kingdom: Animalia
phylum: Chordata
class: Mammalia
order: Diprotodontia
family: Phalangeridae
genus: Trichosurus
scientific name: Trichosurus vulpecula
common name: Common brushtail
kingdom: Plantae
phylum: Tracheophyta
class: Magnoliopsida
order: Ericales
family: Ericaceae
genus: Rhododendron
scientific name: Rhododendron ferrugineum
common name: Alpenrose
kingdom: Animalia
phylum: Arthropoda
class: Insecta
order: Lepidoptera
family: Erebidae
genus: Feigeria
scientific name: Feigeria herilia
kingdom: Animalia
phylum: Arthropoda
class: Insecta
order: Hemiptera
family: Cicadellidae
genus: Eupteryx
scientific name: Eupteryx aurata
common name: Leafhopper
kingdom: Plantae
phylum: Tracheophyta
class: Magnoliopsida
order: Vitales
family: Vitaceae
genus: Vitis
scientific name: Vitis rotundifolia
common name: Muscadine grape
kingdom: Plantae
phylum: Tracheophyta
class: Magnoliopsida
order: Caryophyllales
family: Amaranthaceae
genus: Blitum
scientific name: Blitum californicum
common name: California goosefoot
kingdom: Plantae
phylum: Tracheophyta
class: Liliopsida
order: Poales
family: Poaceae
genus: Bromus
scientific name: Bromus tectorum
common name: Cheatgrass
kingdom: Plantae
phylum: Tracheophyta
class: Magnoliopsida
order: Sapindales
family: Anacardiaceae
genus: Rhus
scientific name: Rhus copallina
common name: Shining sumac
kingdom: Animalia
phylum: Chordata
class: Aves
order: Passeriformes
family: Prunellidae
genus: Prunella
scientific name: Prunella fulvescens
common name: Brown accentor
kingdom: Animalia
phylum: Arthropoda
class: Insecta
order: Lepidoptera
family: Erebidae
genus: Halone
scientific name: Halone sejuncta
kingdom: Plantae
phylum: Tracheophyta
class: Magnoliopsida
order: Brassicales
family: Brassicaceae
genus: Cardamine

***

TASK STATEMENT: Rewrite the material above with each "common name" changed to "vernacular name" and every other line left as it is.

REPLY TO THE EXERCISE:
kingdom: Animalia
phylum: Chordata
class: Mammalia
order: Diprotodontia
family: Phalangeridae
genus: Trichosurus
scientific name: Trichosurus vulpecula
vernacular name: Common brushtail
kingdom: Plantae
phylum: Tracheophyta
class: Magnoliopsida
order: Ericales
family: Ericaceae
genus: Rhododendron
scientific name: Rhododendron ferrugineum
vernacular name: Alpenrose
kingdom: Animalia
phylum: Arthropoda
class: Insecta
order: Lepidoptera
family: Erebidae
genus: Feigeria
scientific name: Feigeria herilia
kingdom: Animalia
phylum: Arthropoda
class: Insecta
order: Hemiptera
family: Cicadellidae
genus: Eupteryx
scientific name: Eupteryx aurata
vernacular name: Leafhopper
kingdom: Plantae
phylum: Tracheophyta
class: Magnoliopsida
order: Vitales
family: Vitaceae
genus: Vitis
scientific name: Vitis rotundifolia
vernacular name: Muscadine grape
kingdom: Plantae
phylum: Tracheophyta
class: Magnoliopsida
order: Caryophyllales
family: Amaranthaceae
genus: Blitum
scientific name: Blitum californicum
vernacular name: California goosefoot
kingdom: Plantae
phylum: Tracheophyta
class: Liliopsida
order: Poales
family: Poaceae
genus: Bromus
scientific name: Bromus tectorum
vernacular name: Cheatgrass
kingdom: Plantae
phylum: Tracheophyta
class: Magnoliopsida
order: Sapindales
family: Anacardiaceae
genus: Rhus
scientific name: Rhus copallina
vernacular name: Shining sumac
kingdom: Animalia
phylum: Chordata
class: Aves
order: Passeriformes
family: Prunellidae
genus: Prunella
scientific name: Prunella fulvescens
vernacular name: Brown accentor
kingdom: Animalia
phylum: Arthropoda
class: Insecta
order: Lepidoptera
family: Erebidae
genus: Halone
scientific name: Halone sejuncta
kingdom: Plantae
phylum: Tracheophyta
class: Magnoliopsida
order: Brassicales
family: Brassicaceae
genus: Cardamine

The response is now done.